Excerpted records =>
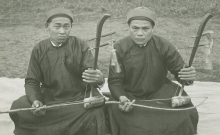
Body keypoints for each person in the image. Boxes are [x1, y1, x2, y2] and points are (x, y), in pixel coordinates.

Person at [9, 7, 107, 135]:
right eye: (57, 26)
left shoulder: (80, 45)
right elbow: (32, 81)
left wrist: (99, 78)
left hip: (77, 100)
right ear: (47, 26)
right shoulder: (39, 49)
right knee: (18, 106)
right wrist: (35, 101)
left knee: (96, 112)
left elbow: (92, 74)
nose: (62, 31)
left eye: (66, 27)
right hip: (50, 101)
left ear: (71, 27)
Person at [107, 7, 198, 135]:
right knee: (122, 116)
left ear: (152, 29)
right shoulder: (119, 48)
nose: (140, 33)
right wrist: (122, 97)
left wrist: (188, 76)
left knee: (185, 113)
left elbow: (181, 73)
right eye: (135, 28)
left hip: (160, 91)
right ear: (129, 28)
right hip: (130, 94)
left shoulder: (163, 45)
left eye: (145, 28)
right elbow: (115, 81)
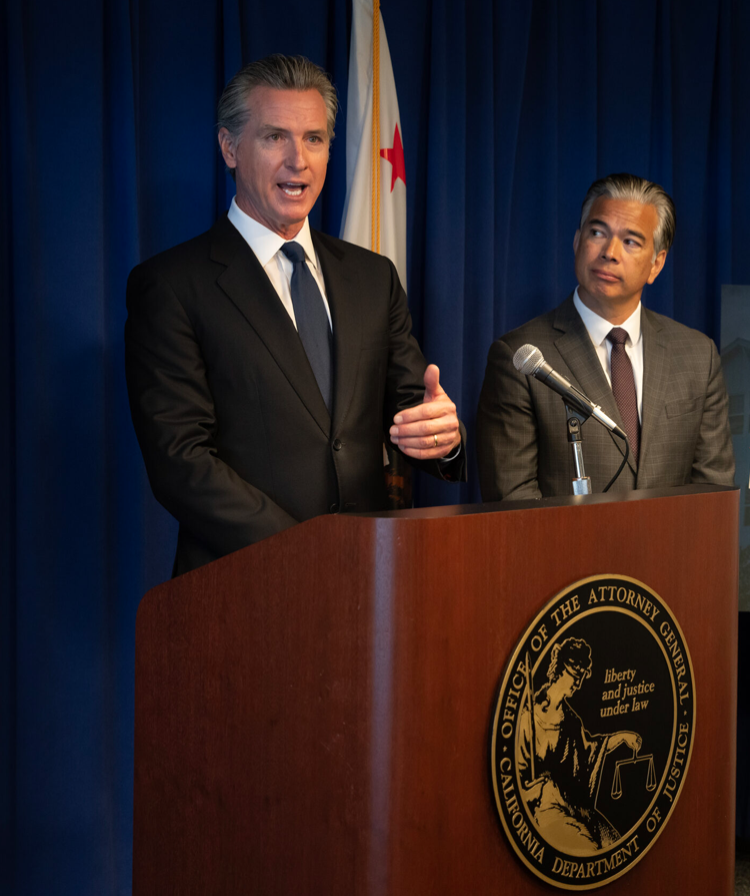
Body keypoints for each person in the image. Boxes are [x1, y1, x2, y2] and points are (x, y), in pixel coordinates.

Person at [125, 55, 465, 576]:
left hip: (372, 580)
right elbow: (181, 461)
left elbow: (411, 410)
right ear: (229, 148)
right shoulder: (171, 285)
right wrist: (307, 552)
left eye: (314, 139)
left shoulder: (372, 277)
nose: (298, 161)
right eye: (274, 137)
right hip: (244, 584)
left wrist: (440, 437)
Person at [476, 173, 734, 501]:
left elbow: (713, 496)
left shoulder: (699, 355)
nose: (610, 252)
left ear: (656, 264)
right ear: (576, 241)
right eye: (597, 233)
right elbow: (514, 505)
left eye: (630, 241)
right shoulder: (520, 357)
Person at [518, 638, 641, 854]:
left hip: (574, 806)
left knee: (616, 844)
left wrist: (620, 737)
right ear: (560, 669)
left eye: (582, 676)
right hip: (546, 811)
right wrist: (534, 791)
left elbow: (591, 749)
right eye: (575, 674)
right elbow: (515, 781)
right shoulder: (528, 718)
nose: (579, 682)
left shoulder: (571, 721)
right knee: (589, 848)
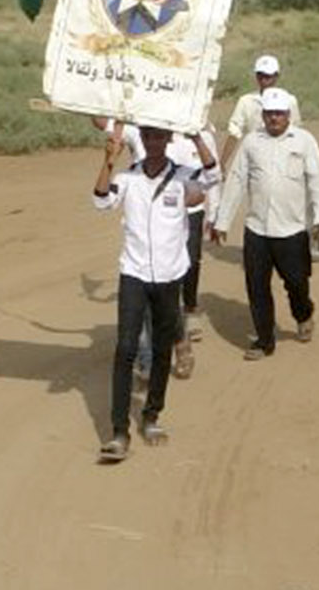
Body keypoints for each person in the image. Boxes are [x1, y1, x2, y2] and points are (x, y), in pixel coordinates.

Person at [91, 125, 218, 462]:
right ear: (142, 141)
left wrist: (195, 137)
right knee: (126, 349)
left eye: (160, 136)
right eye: (148, 137)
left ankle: (151, 417)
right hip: (133, 274)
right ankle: (119, 432)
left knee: (162, 350)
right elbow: (101, 200)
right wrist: (107, 160)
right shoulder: (128, 177)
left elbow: (212, 175)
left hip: (169, 276)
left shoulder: (183, 176)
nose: (154, 142)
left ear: (168, 140)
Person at [212, 88, 319, 361]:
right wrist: (223, 220)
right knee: (257, 287)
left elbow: (316, 182)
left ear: (288, 115)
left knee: (297, 283)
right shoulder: (252, 142)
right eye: (269, 113)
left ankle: (303, 314)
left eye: (279, 113)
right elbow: (237, 181)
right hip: (257, 230)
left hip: (292, 230)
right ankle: (265, 340)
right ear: (262, 115)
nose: (274, 118)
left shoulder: (304, 141)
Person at [221, 55, 285, 173]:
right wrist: (222, 163)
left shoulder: (288, 100)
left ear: (276, 76)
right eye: (260, 76)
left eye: (268, 76)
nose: (263, 80)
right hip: (255, 158)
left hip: (281, 158)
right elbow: (234, 132)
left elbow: (294, 132)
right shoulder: (246, 101)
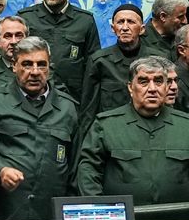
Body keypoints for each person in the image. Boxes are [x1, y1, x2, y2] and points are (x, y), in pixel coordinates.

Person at [0, 37, 79, 220]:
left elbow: (76, 164)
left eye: (41, 65)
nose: (35, 72)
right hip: (5, 209)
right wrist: (0, 169)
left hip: (52, 211)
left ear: (49, 68)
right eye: (27, 64)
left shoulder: (68, 107)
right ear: (14, 66)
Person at [75, 57, 189, 206]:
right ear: (130, 87)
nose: (152, 89)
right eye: (143, 82)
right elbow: (88, 172)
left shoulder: (185, 125)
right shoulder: (107, 125)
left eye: (159, 81)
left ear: (167, 87)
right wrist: (100, 210)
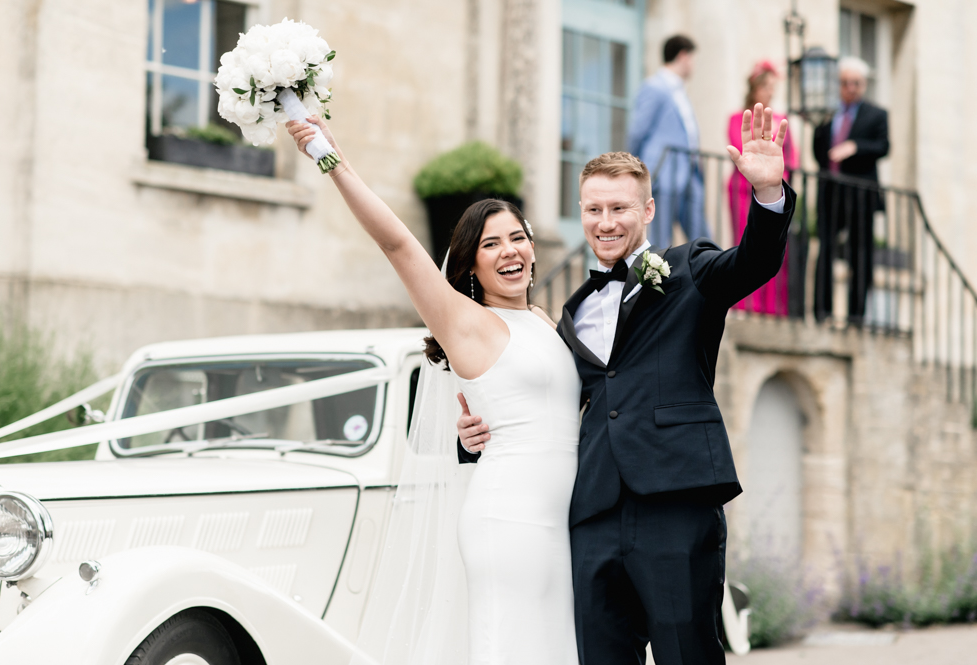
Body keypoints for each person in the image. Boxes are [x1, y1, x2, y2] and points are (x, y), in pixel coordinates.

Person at [459, 104, 795, 665]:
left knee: (687, 654)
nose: (606, 222)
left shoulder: (690, 269)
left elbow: (754, 263)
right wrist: (472, 435)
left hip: (675, 500)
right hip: (592, 511)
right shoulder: (570, 311)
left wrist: (767, 194)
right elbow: (545, 398)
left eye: (619, 208)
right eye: (594, 209)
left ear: (648, 210)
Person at [287, 118, 582, 665]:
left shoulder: (543, 320)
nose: (509, 251)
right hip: (509, 521)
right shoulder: (466, 323)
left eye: (517, 237)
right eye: (490, 244)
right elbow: (397, 244)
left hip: (563, 524)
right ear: (470, 264)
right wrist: (334, 161)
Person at [813, 56, 889, 324]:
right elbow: (819, 152)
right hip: (831, 194)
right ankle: (822, 311)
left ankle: (856, 317)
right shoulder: (828, 115)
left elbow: (883, 146)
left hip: (860, 195)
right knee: (825, 250)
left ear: (864, 84)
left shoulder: (876, 114)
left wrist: (855, 146)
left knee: (860, 254)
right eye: (845, 83)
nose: (850, 88)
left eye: (855, 83)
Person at [727, 60, 799, 316]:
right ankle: (746, 301)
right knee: (745, 241)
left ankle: (773, 306)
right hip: (742, 189)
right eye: (766, 86)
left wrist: (779, 177)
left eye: (773, 87)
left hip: (775, 187)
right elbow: (740, 149)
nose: (771, 92)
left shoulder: (781, 120)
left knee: (775, 245)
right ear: (755, 88)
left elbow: (793, 157)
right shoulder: (738, 118)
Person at [627, 34, 711, 249]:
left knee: (703, 239)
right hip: (662, 174)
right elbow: (637, 131)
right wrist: (632, 170)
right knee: (659, 242)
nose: (693, 65)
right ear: (683, 56)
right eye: (692, 58)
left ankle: (710, 268)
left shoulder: (680, 91)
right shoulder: (654, 87)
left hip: (690, 174)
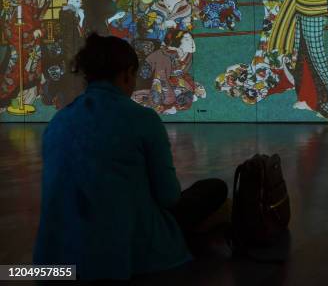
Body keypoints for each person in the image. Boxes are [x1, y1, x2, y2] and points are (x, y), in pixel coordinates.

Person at [33, 33, 227, 280]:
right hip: (126, 256)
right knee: (213, 188)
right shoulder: (143, 119)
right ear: (127, 74)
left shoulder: (57, 123)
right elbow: (169, 197)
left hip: (52, 264)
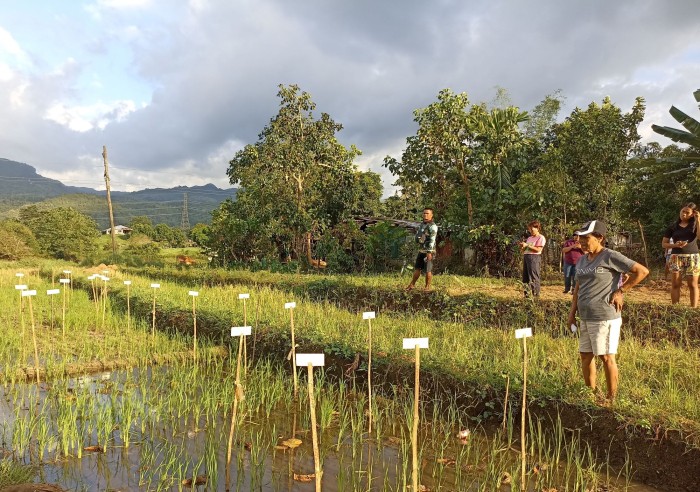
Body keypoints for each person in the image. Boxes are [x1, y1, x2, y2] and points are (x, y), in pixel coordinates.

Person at [567, 220, 649, 404]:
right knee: (586, 355)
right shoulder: (581, 260)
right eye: (580, 238)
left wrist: (620, 291)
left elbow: (642, 271)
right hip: (585, 316)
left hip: (604, 316)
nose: (581, 242)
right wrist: (572, 314)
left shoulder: (610, 256)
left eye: (586, 238)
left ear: (600, 238)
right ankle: (591, 395)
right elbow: (577, 288)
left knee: (605, 357)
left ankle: (611, 399)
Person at [662, 203, 700, 307]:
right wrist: (675, 245)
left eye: (687, 213)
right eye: (683, 211)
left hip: (693, 257)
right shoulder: (672, 227)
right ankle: (675, 308)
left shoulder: (695, 225)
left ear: (692, 214)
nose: (684, 214)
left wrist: (699, 220)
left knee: (692, 284)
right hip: (675, 257)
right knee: (675, 284)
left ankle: (693, 309)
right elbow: (664, 244)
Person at [406, 208, 438, 291]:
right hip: (421, 250)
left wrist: (429, 252)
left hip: (429, 251)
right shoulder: (422, 225)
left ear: (431, 215)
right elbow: (417, 237)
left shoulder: (433, 226)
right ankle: (412, 284)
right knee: (417, 268)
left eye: (427, 213)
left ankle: (427, 287)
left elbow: (432, 239)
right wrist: (418, 239)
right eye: (424, 213)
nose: (425, 215)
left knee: (428, 269)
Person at [519, 220, 545, 297]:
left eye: (532, 229)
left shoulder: (541, 237)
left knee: (534, 277)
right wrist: (522, 247)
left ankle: (536, 295)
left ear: (537, 228)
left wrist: (527, 245)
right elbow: (526, 249)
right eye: (530, 229)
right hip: (526, 256)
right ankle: (526, 295)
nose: (530, 231)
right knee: (525, 277)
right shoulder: (529, 238)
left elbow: (538, 249)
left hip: (534, 257)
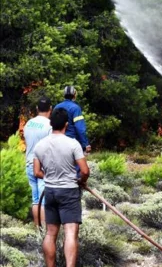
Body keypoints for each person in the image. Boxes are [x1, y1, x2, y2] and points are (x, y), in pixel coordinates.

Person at [33, 107, 90, 267]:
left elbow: (37, 172)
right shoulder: (73, 144)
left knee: (50, 233)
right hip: (69, 192)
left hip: (50, 191)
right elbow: (85, 170)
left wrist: (51, 177)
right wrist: (81, 180)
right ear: (66, 124)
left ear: (51, 124)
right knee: (70, 233)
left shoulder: (40, 145)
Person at [23, 96, 53, 226]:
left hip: (29, 164)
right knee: (44, 200)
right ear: (50, 109)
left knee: (35, 200)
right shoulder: (49, 125)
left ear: (37, 108)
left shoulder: (29, 123)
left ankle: (37, 229)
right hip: (42, 167)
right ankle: (44, 232)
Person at [55, 86, 90, 154]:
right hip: (71, 141)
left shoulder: (57, 107)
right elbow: (80, 128)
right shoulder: (75, 108)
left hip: (57, 142)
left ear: (64, 95)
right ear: (74, 95)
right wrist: (85, 144)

The task => From the first line of the records through the line with "right shoulder: (528, 718)", reproduce each line exactly and leave the pictures out.

Exercise output =>
Body keypoints for each person in the image. Boxes are [x1, y1, x2, y2] and points are (x, y), in pixel coordinates.

Person at [9, 7, 107, 135]:
right eye: (57, 26)
left shoulder: (80, 45)
right elbow: (32, 81)
left wrist: (99, 78)
left hip: (77, 100)
right ear: (47, 26)
right shoulder: (39, 49)
right knee: (18, 106)
right wrist: (35, 101)
left knee: (96, 112)
left elbow: (92, 74)
nose: (62, 31)
left eye: (66, 27)
right hip: (50, 101)
left ear: (71, 27)
Person at [107, 7, 198, 135]:
right knee: (122, 116)
left ear: (152, 29)
right shoulder: (119, 48)
nose: (140, 33)
right wrist: (122, 97)
left wrist: (188, 76)
left knee: (185, 113)
left elbow: (181, 73)
right eye: (135, 28)
left hip: (160, 91)
right ear: (129, 28)
right hip: (130, 94)
left shoulder: (163, 45)
left eye: (145, 28)
right elbow: (115, 81)
Body keypoints for each person in the image. Boxes are [x1, y1, x2, y2] and points are (x, y), in pixel coordinates.

Person at [125, 55, 465, 576]:
left hip: (372, 580)
right elbow: (181, 461)
left elbow: (411, 410)
right ear: (229, 148)
right shoulder: (171, 285)
right wrist: (307, 552)
left eye: (314, 139)
left shoulder: (372, 277)
nose: (298, 161)
right eye: (274, 137)
right hip: (244, 584)
left wrist: (440, 437)
Person at [476, 173, 734, 501]:
left elbow: (713, 496)
left shoulder: (699, 355)
nose: (610, 252)
left ear: (656, 264)
right ear: (576, 241)
right eye: (597, 233)
right elbow: (514, 505)
left eye: (630, 241)
right shoulder: (520, 357)
Person at [518, 638, 641, 854]:
left hip: (574, 806)
left knee: (616, 844)
left wrist: (620, 737)
right ear: (560, 669)
left eye: (582, 676)
right hip: (546, 811)
right wrist: (534, 791)
left elbow: (591, 749)
right eye: (575, 674)
right elbow: (515, 781)
right shoulder: (528, 718)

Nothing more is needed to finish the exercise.